Mehr Angebote einholen ist der beste Kundenschutz vor überteuerten Handwerksleistungen

Warum es so gut funktioniert:

 

Preisunterschiede werden sichtbar:

 

Bei vergleichbaren Leistungen, also gleiche Materialien, gleicher Umfang, gleiche Qualitätsstufe, können Angebote leicht um 10–30 % oder mehr auseinanderliegen. Manchmal sogar mehr, besonders bei größeren Aufträgen wie Badsanierungen, Dach- oder Heizungserneuerungen. Der Markt ist nicht immer perfekt transparent, und manche Betriebe kalkulieren höher, weil sie gerade gut ausgelastet sind oder einen Premium-Aufschlag verlangen.

 

Verhandlungsdruck entsteht:

 

Wenn du dem favorisierten Handwerker sagst „Ich habe vergleichbare Angebote, die X % günstiger sind, was können Sie machen?“, sind viele bereit, nachzubessern. Oft ohne dass die Qualität leidet.

 

Du lernst den Marktpreis kennen:

 

Du siehst, was realistisch ist bei Stundensätzen, Materialaufschlägen und Preispauschalen. Das schützt vor Wucherangeboten. Verbraucherzentralen empfehlen ausdrücklich, mindestens 2–3 detaillierte Kostenvoranschläge oder Angebote einzuholen.

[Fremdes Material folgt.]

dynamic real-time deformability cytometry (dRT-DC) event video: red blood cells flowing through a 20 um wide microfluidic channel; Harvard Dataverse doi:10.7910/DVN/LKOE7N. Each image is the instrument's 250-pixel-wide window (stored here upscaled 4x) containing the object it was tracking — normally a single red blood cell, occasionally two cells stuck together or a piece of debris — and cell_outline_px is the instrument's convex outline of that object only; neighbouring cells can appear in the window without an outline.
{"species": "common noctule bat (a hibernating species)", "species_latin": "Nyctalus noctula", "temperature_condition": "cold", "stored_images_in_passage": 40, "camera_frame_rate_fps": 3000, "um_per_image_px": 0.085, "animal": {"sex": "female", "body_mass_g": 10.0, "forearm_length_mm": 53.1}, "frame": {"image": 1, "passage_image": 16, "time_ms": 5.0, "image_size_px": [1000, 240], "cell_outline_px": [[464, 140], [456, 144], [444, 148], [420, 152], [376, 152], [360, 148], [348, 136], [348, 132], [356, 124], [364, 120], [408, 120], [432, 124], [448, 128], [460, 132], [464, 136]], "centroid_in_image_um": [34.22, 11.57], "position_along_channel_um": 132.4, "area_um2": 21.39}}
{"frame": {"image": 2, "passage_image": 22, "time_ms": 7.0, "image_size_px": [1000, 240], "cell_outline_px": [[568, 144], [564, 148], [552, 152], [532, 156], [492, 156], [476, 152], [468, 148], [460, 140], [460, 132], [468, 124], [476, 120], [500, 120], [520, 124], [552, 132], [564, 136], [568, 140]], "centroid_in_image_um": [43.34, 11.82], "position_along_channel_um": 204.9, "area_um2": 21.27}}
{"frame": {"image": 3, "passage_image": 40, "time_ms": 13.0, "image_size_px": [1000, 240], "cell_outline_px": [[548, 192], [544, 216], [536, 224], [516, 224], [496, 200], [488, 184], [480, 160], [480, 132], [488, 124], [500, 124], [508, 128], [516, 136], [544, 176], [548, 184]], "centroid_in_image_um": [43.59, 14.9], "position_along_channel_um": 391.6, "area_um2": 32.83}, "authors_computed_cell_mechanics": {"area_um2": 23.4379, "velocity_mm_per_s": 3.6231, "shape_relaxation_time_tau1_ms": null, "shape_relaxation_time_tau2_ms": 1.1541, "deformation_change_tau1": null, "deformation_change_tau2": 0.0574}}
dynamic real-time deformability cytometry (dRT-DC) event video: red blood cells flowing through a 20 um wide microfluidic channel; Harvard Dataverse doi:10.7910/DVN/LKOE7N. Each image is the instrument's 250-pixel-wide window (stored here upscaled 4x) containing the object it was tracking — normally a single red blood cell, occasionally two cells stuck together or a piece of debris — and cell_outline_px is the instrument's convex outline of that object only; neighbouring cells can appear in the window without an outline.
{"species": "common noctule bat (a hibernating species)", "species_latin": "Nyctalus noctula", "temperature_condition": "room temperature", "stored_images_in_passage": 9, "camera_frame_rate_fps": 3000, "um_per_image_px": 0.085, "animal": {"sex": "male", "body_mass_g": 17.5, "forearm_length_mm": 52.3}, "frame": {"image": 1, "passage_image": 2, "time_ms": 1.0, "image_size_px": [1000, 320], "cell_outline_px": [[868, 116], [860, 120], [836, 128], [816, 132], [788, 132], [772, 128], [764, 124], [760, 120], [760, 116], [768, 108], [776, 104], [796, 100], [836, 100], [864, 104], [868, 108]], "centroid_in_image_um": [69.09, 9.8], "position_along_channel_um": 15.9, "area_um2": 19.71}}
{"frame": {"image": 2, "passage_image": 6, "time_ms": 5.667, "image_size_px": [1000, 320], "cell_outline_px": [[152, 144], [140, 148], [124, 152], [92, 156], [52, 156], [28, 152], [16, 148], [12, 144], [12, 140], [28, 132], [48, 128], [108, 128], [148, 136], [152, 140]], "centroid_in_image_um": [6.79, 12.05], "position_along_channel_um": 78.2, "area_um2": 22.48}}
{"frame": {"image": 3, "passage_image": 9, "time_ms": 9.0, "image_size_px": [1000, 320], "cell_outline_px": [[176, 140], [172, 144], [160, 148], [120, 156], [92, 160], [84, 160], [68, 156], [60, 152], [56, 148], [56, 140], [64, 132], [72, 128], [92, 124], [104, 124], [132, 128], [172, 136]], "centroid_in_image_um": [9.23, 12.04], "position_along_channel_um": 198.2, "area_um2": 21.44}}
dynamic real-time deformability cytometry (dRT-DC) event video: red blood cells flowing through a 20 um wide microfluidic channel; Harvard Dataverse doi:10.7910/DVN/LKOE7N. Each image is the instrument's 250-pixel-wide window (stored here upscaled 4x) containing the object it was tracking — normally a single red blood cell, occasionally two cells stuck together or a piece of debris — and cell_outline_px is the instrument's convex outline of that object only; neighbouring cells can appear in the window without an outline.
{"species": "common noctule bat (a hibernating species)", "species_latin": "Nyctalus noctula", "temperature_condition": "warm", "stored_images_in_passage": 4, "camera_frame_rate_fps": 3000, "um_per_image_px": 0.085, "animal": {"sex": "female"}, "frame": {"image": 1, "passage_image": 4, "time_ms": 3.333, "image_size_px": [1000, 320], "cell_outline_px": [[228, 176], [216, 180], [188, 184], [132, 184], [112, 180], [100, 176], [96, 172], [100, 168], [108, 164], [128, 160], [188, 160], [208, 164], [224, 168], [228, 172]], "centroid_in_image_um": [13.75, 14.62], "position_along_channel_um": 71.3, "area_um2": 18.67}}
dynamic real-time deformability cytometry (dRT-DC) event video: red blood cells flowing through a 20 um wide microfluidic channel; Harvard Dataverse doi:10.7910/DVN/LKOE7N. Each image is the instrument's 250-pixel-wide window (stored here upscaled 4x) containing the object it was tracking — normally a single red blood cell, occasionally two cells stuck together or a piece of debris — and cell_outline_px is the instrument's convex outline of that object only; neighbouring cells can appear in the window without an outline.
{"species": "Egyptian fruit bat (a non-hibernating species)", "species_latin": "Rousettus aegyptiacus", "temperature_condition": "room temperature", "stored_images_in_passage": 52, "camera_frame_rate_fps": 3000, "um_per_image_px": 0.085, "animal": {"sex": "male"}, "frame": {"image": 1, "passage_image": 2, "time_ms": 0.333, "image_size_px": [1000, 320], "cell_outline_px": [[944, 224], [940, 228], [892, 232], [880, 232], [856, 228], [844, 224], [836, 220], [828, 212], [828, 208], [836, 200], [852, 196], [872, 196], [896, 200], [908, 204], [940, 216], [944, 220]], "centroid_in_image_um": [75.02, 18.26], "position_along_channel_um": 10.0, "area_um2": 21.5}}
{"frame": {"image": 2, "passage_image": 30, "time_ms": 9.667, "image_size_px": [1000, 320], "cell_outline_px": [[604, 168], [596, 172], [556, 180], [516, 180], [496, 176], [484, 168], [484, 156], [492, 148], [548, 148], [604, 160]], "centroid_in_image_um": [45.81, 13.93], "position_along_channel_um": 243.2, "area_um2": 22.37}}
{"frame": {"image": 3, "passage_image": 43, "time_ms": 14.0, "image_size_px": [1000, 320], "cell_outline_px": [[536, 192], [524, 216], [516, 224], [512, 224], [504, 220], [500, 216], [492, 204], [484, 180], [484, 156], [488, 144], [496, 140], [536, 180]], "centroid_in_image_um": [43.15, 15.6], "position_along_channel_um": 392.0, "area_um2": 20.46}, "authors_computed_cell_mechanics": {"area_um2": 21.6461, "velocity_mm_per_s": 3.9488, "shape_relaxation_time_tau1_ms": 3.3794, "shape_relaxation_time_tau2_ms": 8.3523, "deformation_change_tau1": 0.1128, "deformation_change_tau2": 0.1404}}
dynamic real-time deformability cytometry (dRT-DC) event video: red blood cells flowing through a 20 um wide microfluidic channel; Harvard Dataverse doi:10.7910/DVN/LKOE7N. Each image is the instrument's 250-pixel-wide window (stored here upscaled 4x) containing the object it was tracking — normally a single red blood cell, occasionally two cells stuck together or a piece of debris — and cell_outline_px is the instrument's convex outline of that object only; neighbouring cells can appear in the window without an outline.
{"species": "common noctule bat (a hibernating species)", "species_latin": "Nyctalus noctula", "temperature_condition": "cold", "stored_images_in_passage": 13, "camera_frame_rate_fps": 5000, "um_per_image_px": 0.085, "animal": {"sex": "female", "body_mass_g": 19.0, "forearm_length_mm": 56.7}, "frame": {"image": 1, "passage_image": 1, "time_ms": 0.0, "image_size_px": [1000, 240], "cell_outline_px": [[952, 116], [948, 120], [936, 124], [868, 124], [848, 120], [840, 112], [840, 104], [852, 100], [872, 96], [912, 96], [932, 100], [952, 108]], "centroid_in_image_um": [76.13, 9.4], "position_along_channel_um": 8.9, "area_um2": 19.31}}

Ein Angebot ist in der Regel bindender als ein Kostenvoranschlag, bei dem der Preis um bis zu 15–20 % steigen darf, wenn der Handwerker rechtzeitig informiert.

 

 

Wichtige Hinweise für die Praxis:

 

Vergleiche Äpfel mit Äpfeln:

 

Fordere immer die gleiche detaillierte Leistungsbeschreibung ein, also welche Materialien, welche Arbeiten genau, Entsorgung, Anfahrt etc. Sonst ist der Vergleich wertlos. Der günstigste Preis ist nicht immer der beste. Prüfe Referenzen, Meisterbetrieb, Gewährleistung und ob der Handwerker seriös wirkt.

 

Nicht nur auf den Endpreis starren: Schau dir Stundensätze, Materialpreise und eventuelle Pauschalen an. Manche Billiganbieter sparen an Qualität oder rechnen später Zusatzposten drauf.

 

Alles schriftlich festhalten: Besser einen Festpreis vereinbaren. Bei Abweichungen muss der Handwerker dich frühzeitig informieren.

 

Weitere Schutzmaßnahmen:

 

·       Prüfe vorab Bewertungen, Mitgliedschaft in der Handwerkskammer der Innung.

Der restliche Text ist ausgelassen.